**PROBLEM TO WORK ON:** Write every entry out again with no changes, and leave the images behind.

____

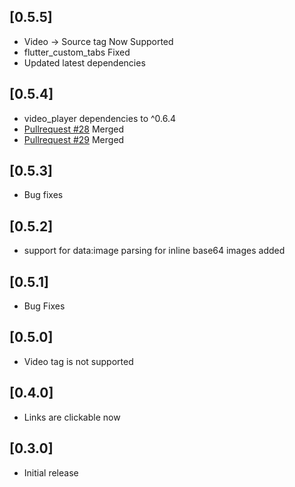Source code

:## [0.5.5]

* Video -> Source tag Now Supported
* flutter_custom_tabs Fixed
* Updated latest dependencies
 
## [0.5.4]

* video_player dependencies to ^0.6.4
* [Pullrequest #28](https://github.com/PonnamKarthik/FlutterHtmlView/pull/28) Merged
* [Pullrequest #29](https://github.com/PonnamKarthik/FlutterHtmlView/pull/29) Merged

## [0.5.3]

* Bug fixes

## [0.5.2]

* support for data:image parsing for inline base64 images added

## [0.5.1]

* Bug Fixes

## [0.5.0]

* Video tag is not supported

## [0.4.0]

* Links are clickable now

## [0.3.0]

* Initial release
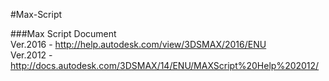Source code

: #Max-Script

###Max Script Document </br>
Ver.2016 - http://help.autodesk.com/view/3DSMAX/2016/ENU</br>
Ver.2012 - http://docs.autodesk.com/3DSMAX/14/ENU/MAXScript%20Help%202012/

____

**SOLVED EXERCISE:**
Source code

:## [0.5.5]

* Video -> Source tag Now Supported
* flutter_custom_tabs Fixed
* Updated latest dependencies
 
## [0.5.4]

* video_player dependencies to ^0.6.4
* [Pullrequest #28](https://github.com/PonnamKarthik/FlutterHtmlView/pull/28) Merged
* [Pullrequest #29](https://github.com/PonnamKarthik/FlutterHtmlView/pull/29) Merged

## [0.5.3]

* Bug fixes

## [0.5.2]

* support for data:image parsing for inline base64 images added

## [0.5.1]

* Bug Fixes

## [0.5.0]

* Video tag is not supported

## [0.4.0]

* Links are clickable now

## [0.3.0]

* Initial release
Source code

: #Max-Script

###Max Script Document </br>
Ver.2016 - http://help.autodesk.com/view/3DSMAX/2016/ENU</br>
Ver.2012 - http://docs.autodesk.com/3DSMAX/14/ENU/MAXScript%20Help%202012/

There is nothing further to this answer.